I stood there, frozen. I wanted to reach out, touch it, believe it; I wanted to run away and hide, so scared, so terrified that it was a ghost.

"Lizzie? What's wrong?" That beautiful voice asked. It sounded like Jenny. I looked into her eyes, sparkling, now filled with question. They looked like Jenny's.

"Jenny, is that really you?" My voice was hardly above a whisper. I took a step towards her.

"Lizzie, of course it's me!" Her eyes were clouded with concern—and did I see a hint of fear glimmering in her eyes? "Lizzie, what's wrong?" She began to back away. "Lizzie, are you okay?" Frightened, she turned and started to run toward the house.

I caught her in two steps, wrapping my arms around her shoulders. It felt like Jenny. Laughing, I buried my face in the golden curls, filling my nostrils with the scent of wildflowers.

Then, I felt a tapping on my shoulder. I opened my bleary eyes and saw Jenny standing over me. "Lizzie, it's time for dinner! Let's go! I'm hungry!" I blinked. Groaning, I realized that perfect Jenny I'd just seen was only a dream. I stood up, taking her hand as we walked towards our house in the glow of the afternoon sun.

I wanted to cry. I had come so close to what I wanted so desperately, only to have it taken away from me just as I had gotten it. Jenny said nothing of what happened while I'd slept, and I was too distracted to notice her unusual silence.
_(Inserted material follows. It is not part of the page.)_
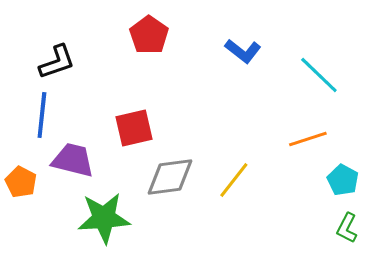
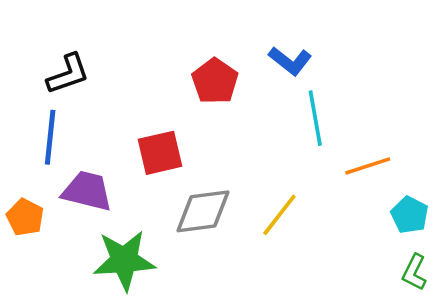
red pentagon: (149, 35) -> (215, 81), moved
cyan line: (319, 75) -> (315, 118), moved, turned 36

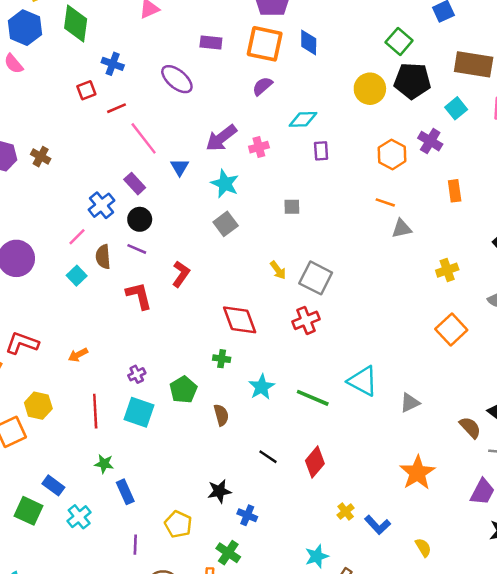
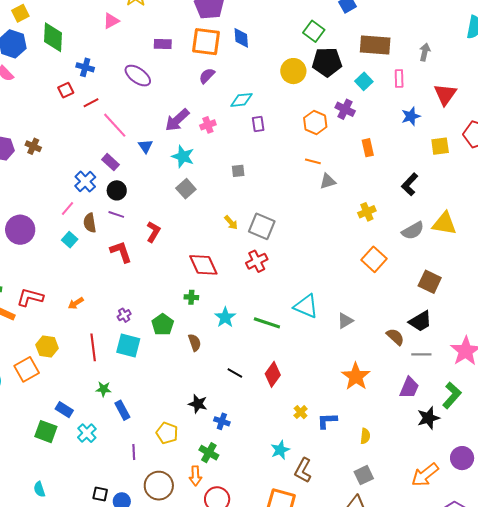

The following week, we took Jenny to the hospital for her usual checkup. Shaking their heads, the doctors all told us the same results with the same disbelief. The leukemia had miraculously disappeared from Jenny's blood. A year later, they told us that Jenny had completely recovered from leukemia.

I never asked Jenny what had happened that day, when she went to the end of the rainbow; she never brought it up. I was just thankful that it had happened.